Saved data entries:
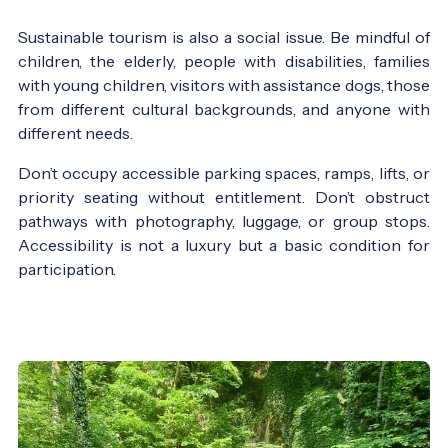
Sustainable tourism is also a social issue. Be mindful of
children, the elderly, people with disabilities, families
with young children, visitors with assistance dogs, those
from different cultural backgrounds, and anyone with
different needs.
Don’t occupy accessible parking spaces, ramps, lifts, or
priority seating without entitlement. Don’t obstruct
pathways with photography, luggage, or group stops.
Accessibility is not a luxury but a basic condition for
participation.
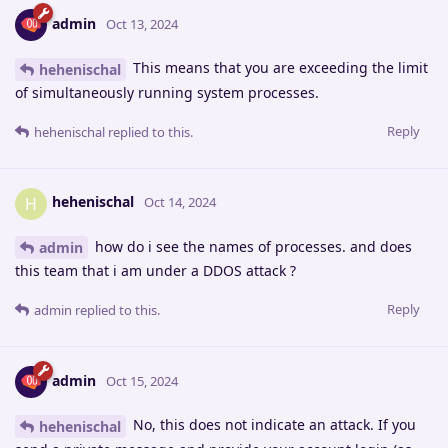
admin
Oct 13, 2024
This means that you are exceeding the limit
hehenischal
of simultaneously running system processes.
Reply
hehenischal
replied to this.
hehenischal
H
Oct 14, 2024
how do i see the names of processes. and does
admin
this team that i am under a DDOS attack ?
Reply
admin
replied to this.
admin
Oct 15, 2024
No, this does not indicate an attack. If you
hehenischal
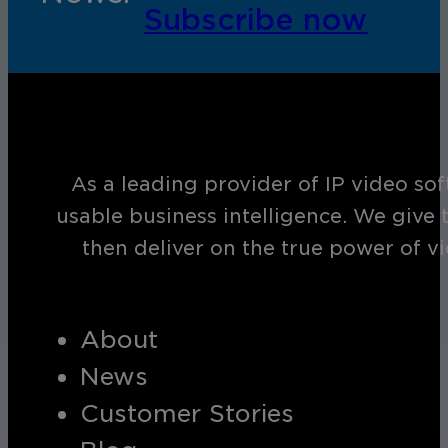
Subscribe now
As a leading provider of IP video so
usable business intelligence. We give 
then deliver on the true power of v
About
News
Customer Stories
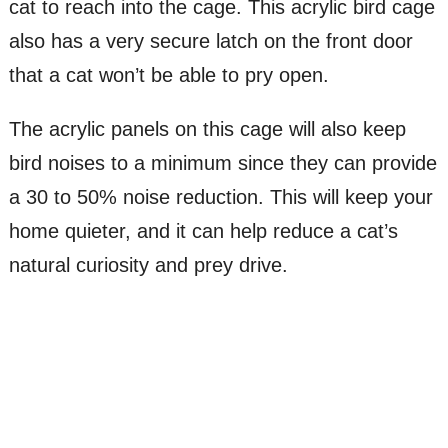
cat to reach into the cage. This acrylic bird cage
also has a very secure latch on the front door
that a cat won’t be able to pry open.
The acrylic panels on this cage will also keep
bird noises to a minimum since they can provide
a 30 to 50% noise reduction. This will keep your
home quieter, and it can help reduce a cat’s
natural curiosity and prey drive.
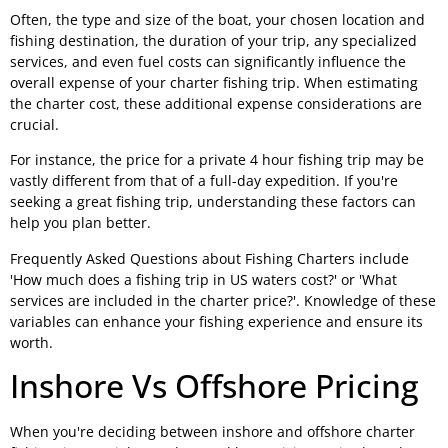
Often, the type and size of the boat, your chosen location and
fishing destination, the duration of your trip, any specialized
services, and even fuel costs can significantly influence the
overall expense of your charter fishing trip. When estimating
the charter cost, these additional expense considerations are
crucial.
For instance, the price for a private 4 hour fishing trip may be
vastly different from that of a full-day expedition. If you're
seeking a great fishing trip, understanding these factors can
help you plan better.
Frequently Asked Questions about Fishing Charters include
'How much does a fishing trip in US waters cost?' or 'What
services are included in the charter price?'. Knowledge of these
variables can enhance your fishing experience and ensure its
worth.
Inshore Vs Offshore Pricing
When you're deciding between inshore and offshore charter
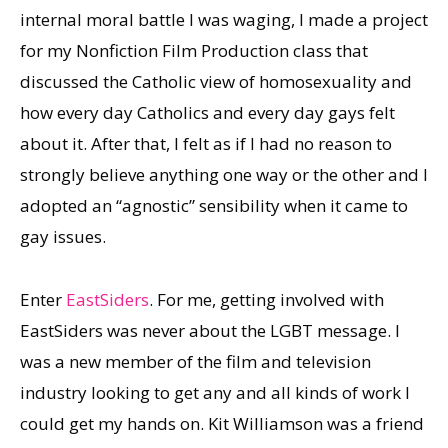
internal moral battle I was waging, I made a project
for my Nonfiction Film Production class that
discussed the Catholic view of homosexuality and
how every day Catholics and every day gays felt
about it. After that, I felt as if I had no reason to
strongly believe anything one way or the other and I
adopted an “agnostic” sensibility when it came to
gay issues.
Enter
EastSiders
. For me, getting involved with
EastSiders was never about the LGBT message. I
was a new member of the film and television
industry looking to get any and all kinds of work I
could get my hands on. Kit Williamson was a friend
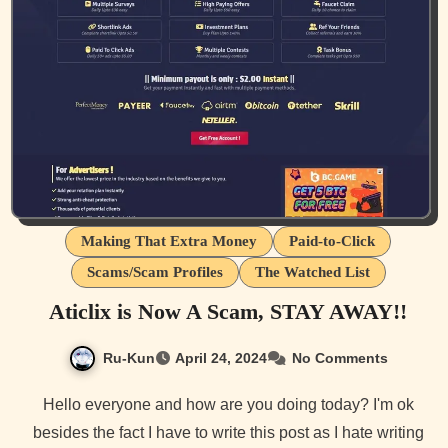
Making That Extra Money
Paid-to-Click
Scams/Scam Profiles
The Watched List
Aticlix is Now A Scam, STAY AWAY!!
Ru-Kun
April 24, 2024
No Comments
Hello everyone and how are you doing today? I'm ok
besides the fact I have to write this post as I hate writing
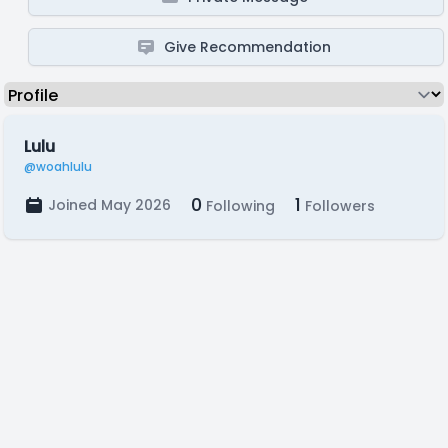
Give Recommendation
Lulu
@woahlulu
0
1
Joined May 2026
Following
Followers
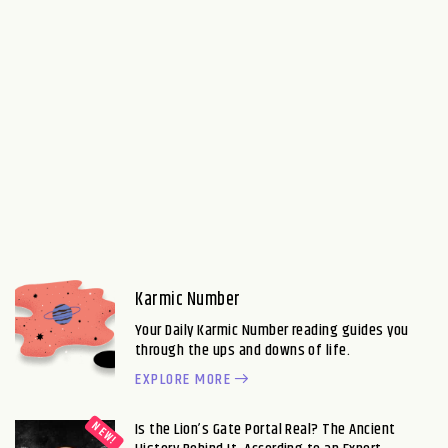
Karmic Number
Your Daily Karmic Number reading guides you
through the ups and downs of life.
EXPLORE MORE
Is the Lion’s Gate Portal Real? The Ancient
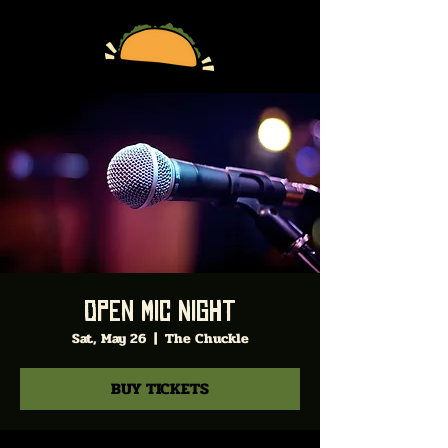
Open Mic Night
Sat, May 26
  |  
The Chuckle
BUY TICKETS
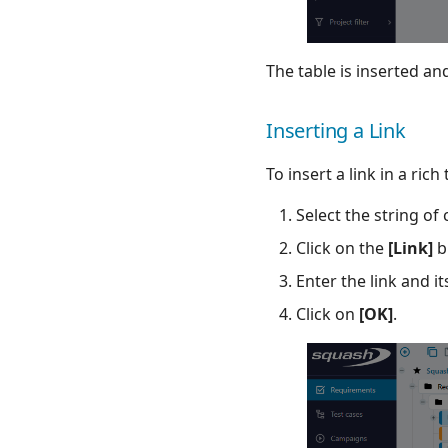
The table is inserted and
Inserting a Link
To insert a link in a rich 
Select the string of 
Click on the
[Link]
b
Enter the link and i
Click on
[OK]
.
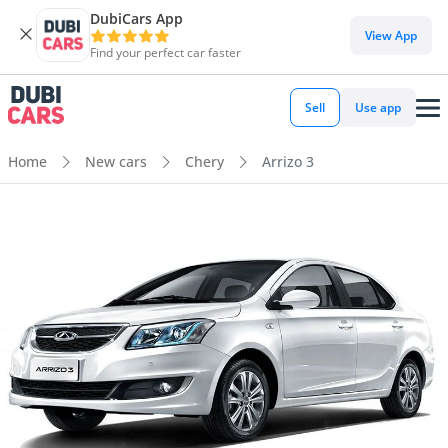
DubiCars App
View App
Find your perfect car faster
Sell
Use app
Home
New cars
Chery
Arrizo 3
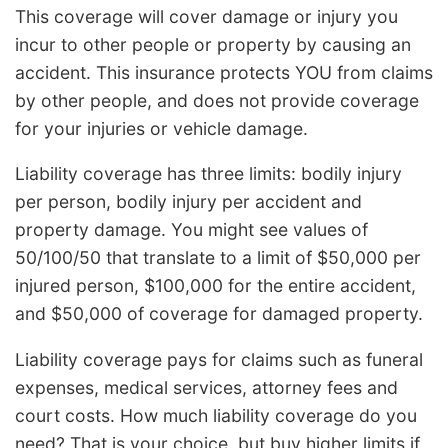
This coverage will cover damage or injury you
incur to other people or property by causing an
accident. This insurance protects YOU from claims
by other people, and does not provide coverage
for your injuries or vehicle damage.
Liability coverage has three limits: bodily injury
per person, bodily injury per accident and
property damage. You might see values of
50/100/50 that translate to a limit of $50,000 per
injured person, $100,000 for the entire accident,
and $50,000 of coverage for damaged property.
Liability coverage pays for claims such as funeral
expenses, medical services, attorney fees and
court costs. How much liability coverage do you
need? That is your choice, but buy higher limits if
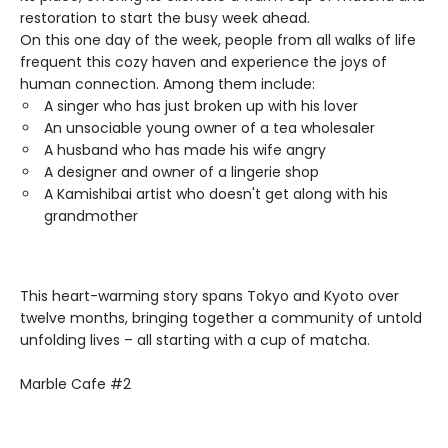
restoration to start the busy week ahead.
On this one day of the week, people from all walks of life
frequent this cozy haven and experience the joys of
human connection. Among them include:
A singer who has just broken up with his lover
An unsociable young owner of a tea wholesaler
A husband who has made his wife angry
A designer and owner of a lingerie shop
A Kamishibai artist who doesn't get along with his
grandmother
This heart-warming story spans Tokyo and Kyoto over
twelve months, bringing together a community of untold
unfolding lives – all starting with a cup of matcha.
Marble Cafe #2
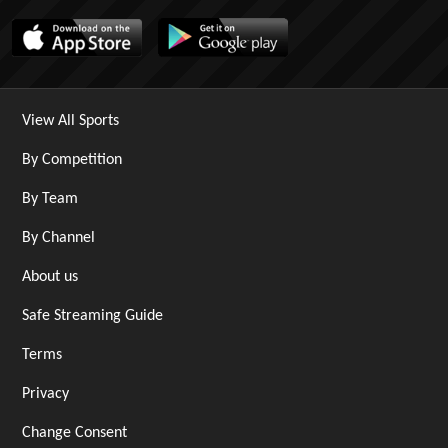
View All Sports
By Competition
By Team
By Channel
About us
Safe Streaming Guide
Terms
Privacy
Change Consent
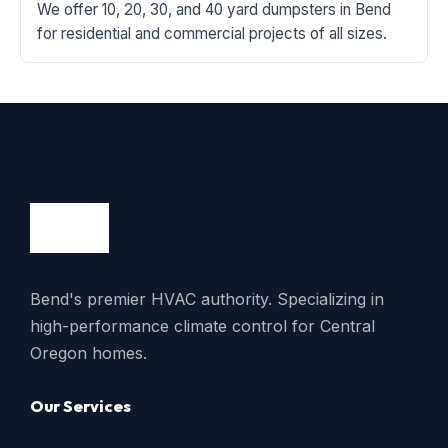
We offer 10, 20, 30, and 40 yard dumpsters in Bend
for residential and commercial projects of all sizes.
Bend's premier HVAC authority. Specializing in
high-performance climate control for Central
Oregon homes.
Our Services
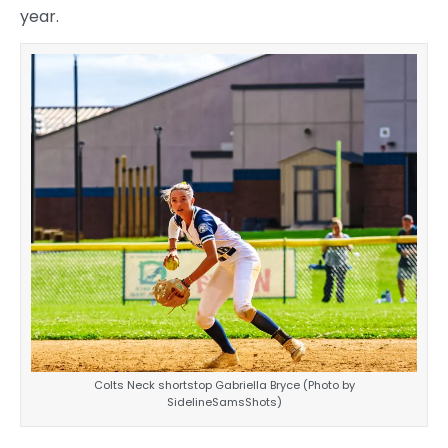
year.
Colts Neck shortstop Gabriella Bryce (Photo by
SidelineSamsShots)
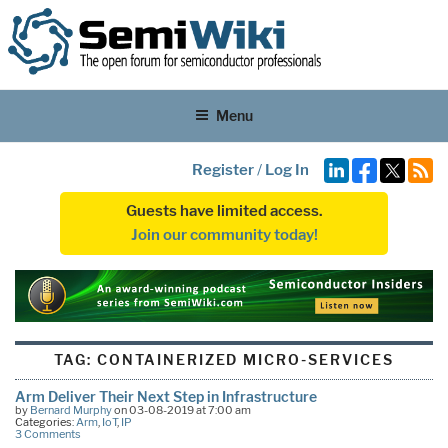
Menu
Register
/
Log In
Guests have limited access.
Join our community today!
TAG:
CONTAINERIZED MICRO-SERVICES
Arm Deliver Their Next Step in Infrastructure
by
Bernard Murphy
on 03-08-2019 at 7:00 am
Categories:
Arm
,
IoT
,
IP
3 Comments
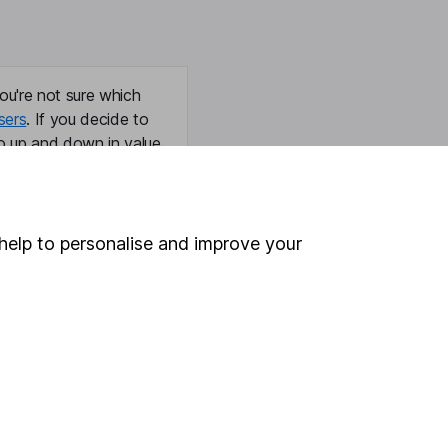
ou're not sure which
sers
. If you decide to
o up and down in value,
help to personalise and improve your
Online access
Security centre
Register for online access
Other websites
HL Workplace (Company pensions)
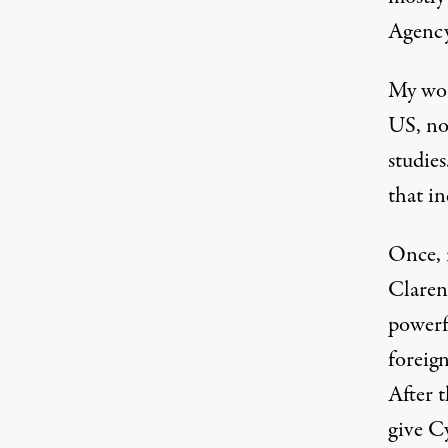
Agency.
My wor
US, no
studies
that i
Once, 
Claren
powerf
foreign
After 
give C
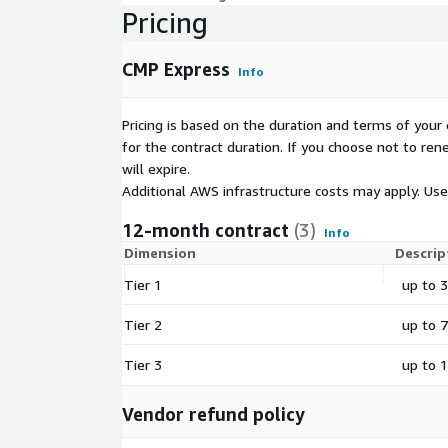
Pricing
CMP Express
Info
Pricing is based on the duration and terms of your 
for the contract duration. If you choose not to ren
will expire.
Additional AWS infrastructure costs may apply. Us
12-month contract
(3)
Info
Dimension
Descrip
Tier 1
up to 3
Tier 2
up to 
Tier 3
up to 1
Vendor refund policy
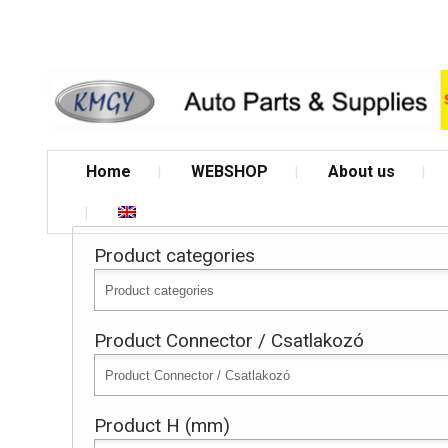
Home
WEBSHOP
About us
Product categories
Product Connector / Csatlakozó
Product H (mm)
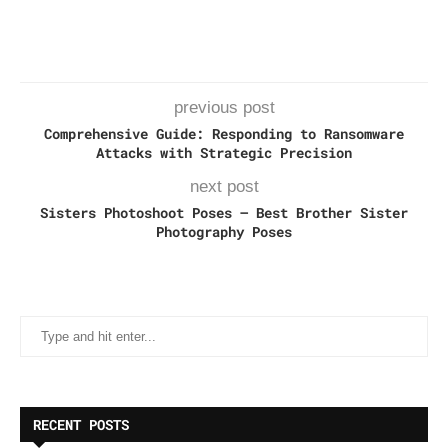
previous post
Comprehensive Guide: Responding to Ransomware
Attacks with Strategic Precision
next post
Sisters Photoshoot Poses – Best Brother Sister
Photography Poses
RECENT POSTS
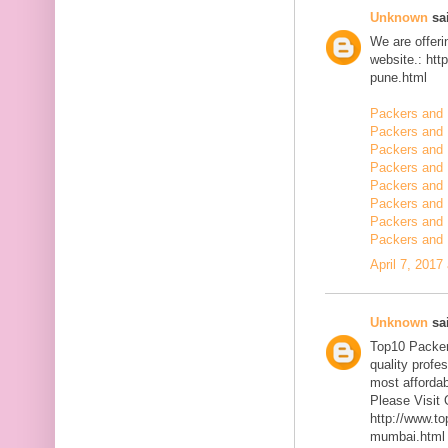
Unknown
sai
We are offerin
website.: ht
pune.html
Packers and 
Packers and
Packers and 
Packers and 
Packers and 
Packers and 
Packers and 
Packers and 
April 7, 2017
Unknown
sai
Top10 Packer
quality profe
most affordab
Please Visit 
http://www.t
mumbai.html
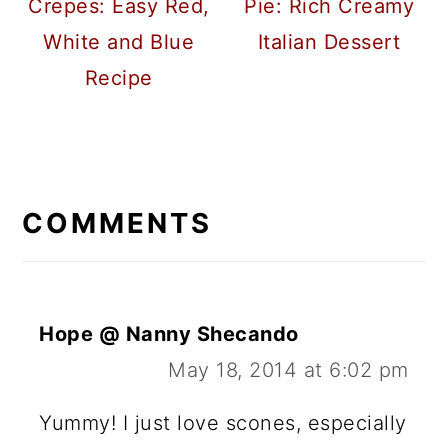
Crepes: Easy Red,
Pie: Rich Creamy
White and Blue
Italian Dessert
Recipe
READER
INTERACTIONS
COMMENTS
Hope @ Nanny Shecando
May 18, 2014 at 6:02 pm
Yummy! I just love scones, especially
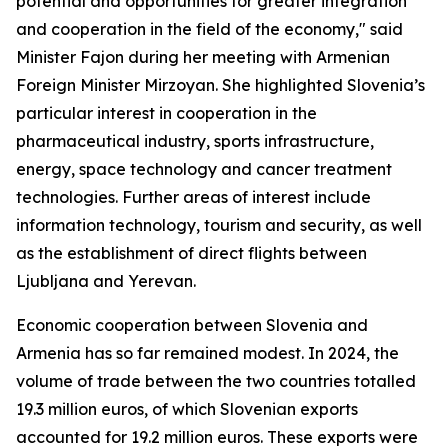
potential and opportunities for greater integration
and cooperation in the field of the economy," said
Minister Fajon during her meeting with Armenian
Foreign Minister Mirzoyan. She highlighted Slovenia’s
particular interest in cooperation in the
pharmaceutical industry, sports infrastructure,
energy, space technology and cancer treatment
technologies. Further areas of interest include
information technology, tourism and security, as well
as the establishment of direct flights between
Ljubljana and Yerevan.
Economic cooperation between Slovenia and
Armenia has so far remained modest. In 2024, the
volume of trade between the two countries totalled
19.3 million euros, of which Slovenian exports
accounted for 19.2 million euros. These exports were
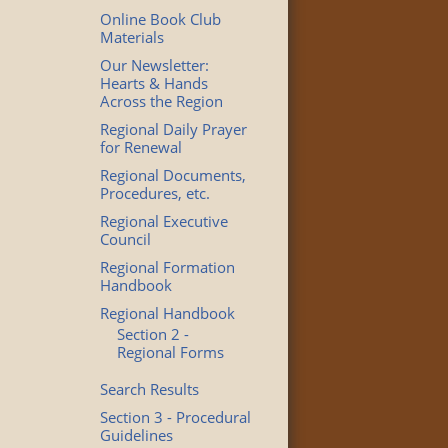
Online Book Club
Materials
Our Newsletter:
Hearts & Hands
Across the Region
Regional Daily Prayer
for Renewal
Regional Documents,
Procedures, etc.
Regional Executive
Council
Regional Formation
Handbook
Regional Handbook
Section 2 -
Regional Forms
Search Results
Section 3 - Procedural
Guidelines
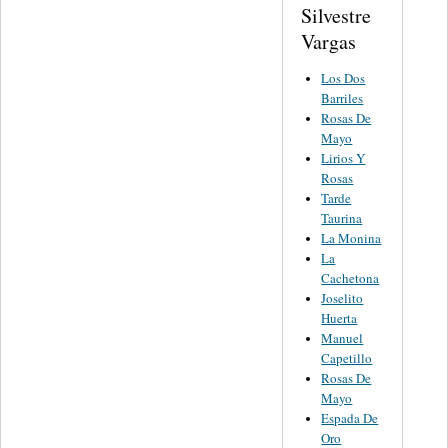
Silvestre
Vargas
Los Dos
Barriles
Rosas De
Mayo
Lirios Y
Rosas
Tarde
Taurina
La Monina
La
Cachetona
Joselito
Huerta
Manuel
Capetillo
Rosas De
Mayo
Espada De
Oro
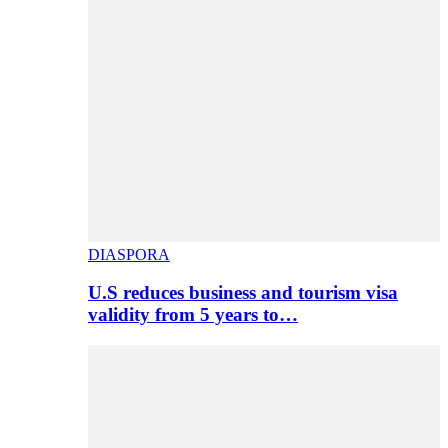
DIASPORA
U.S reduces business and tourism visa
validity from 5 years to…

## [Your assignment]
Quote the lines of the material from the line containing "ou're not sure which" up to and including the line containing "Yummy! I just love scones, especially", omitting the pictures from your answer.

## [Finished exercise]
ou're not sure which
sers
. If you decide to
o up and down in value,
help to personalise and improve your
Online access
Security centre
Register for online access
Other websites
HL Workplace (Company pensions)
Agency.
My wor
US, no
studies
that i
Once, 
Claren
powerf
foreign
After 
give C
Pricing
CMP Express
Info
Pricing is based on the duration and terms of your 
for the contract duration. If you choose not to ren
will expire.
Additional AWS infrastructure costs may apply. Us
12-month contract
(3)
Info
Dimension
Descrip
Tier 1
up to 3
Tier 2
up to 
Tier 3
up to 1
Vendor refund policy
Home
WEBSHOP
About us
Product categories
Product Connector / Csatlakozó
Product H (mm)
previous post
Comprehensive Guide: Responding to Ransomware
Attacks with Strategic Precision
next post
Sisters Photoshoot Poses – Best Brother Sister
Photography Poses
RECENT POSTS
Unknown
sai
We are offerin
website.: ht
pune.html
Packers and 
Packers and
Packers and 
Packers and 
Packers and 
Packers and 
Packers and 
Packers and 
April 7, 2017
Unknown
sai
Top10 Packer
quality profe
most affordab
Please Visit 
http://www.t
mumbai.html
Crepes: Easy Red,
Pie: Rich Creamy
White and Blue
Italian Dessert
Recipe
READER
INTERACTIONS
COMMENTS
Hope @ Nanny Shecando
May 18, 2014 at 6:02 pm
Yummy! I just love scones, especially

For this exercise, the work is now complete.